• **Task directions**: Edit the data below by replacing every "dashed" with "broken" and leaving everything else unchanged. Omit the pictures from your answer.

• **Given entries**:
◆ ◆ ◆ ◆

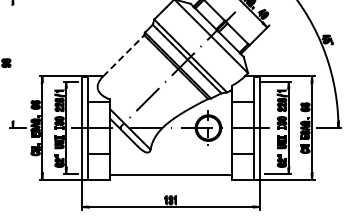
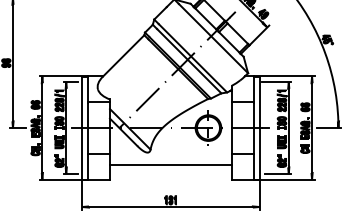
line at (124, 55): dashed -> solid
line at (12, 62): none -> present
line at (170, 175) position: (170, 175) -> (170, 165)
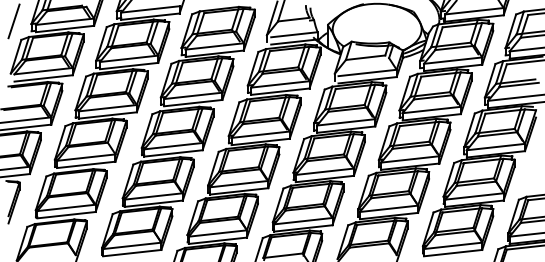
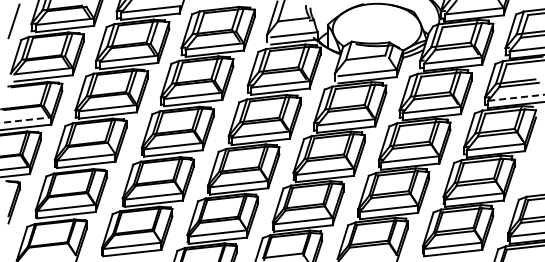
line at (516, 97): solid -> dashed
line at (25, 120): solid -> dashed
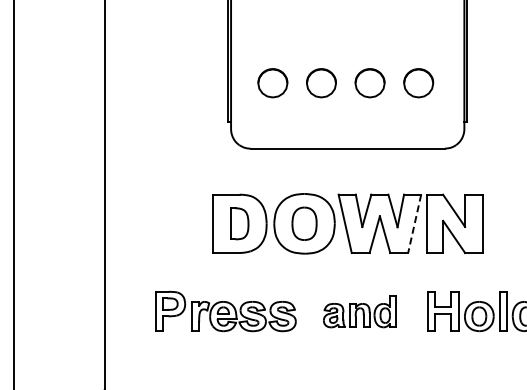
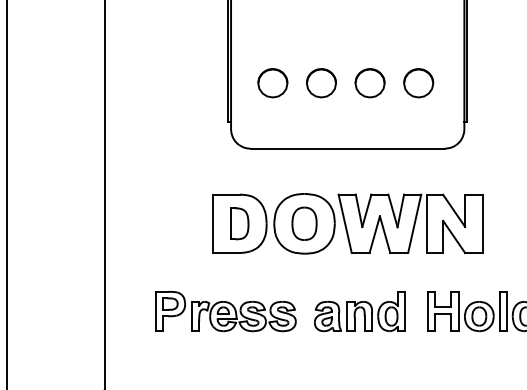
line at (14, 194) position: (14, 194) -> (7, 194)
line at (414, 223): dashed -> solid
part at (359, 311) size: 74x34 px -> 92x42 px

◆ ◆ ◆ ◆

• **Output of the exercise**:
line at (124, 55): broken -> solid
line at (12, 62): none -> present
line at (170, 175) position: (170, 175) -> (170, 165)
line at (516, 97): solid -> broken
line at (25, 120): solid -> broken
line at (14, 194) position: (14, 194) -> (7, 194)
line at (414, 223): broken -> solid
part at (359, 311) size: 74x34 px -> 92x42 px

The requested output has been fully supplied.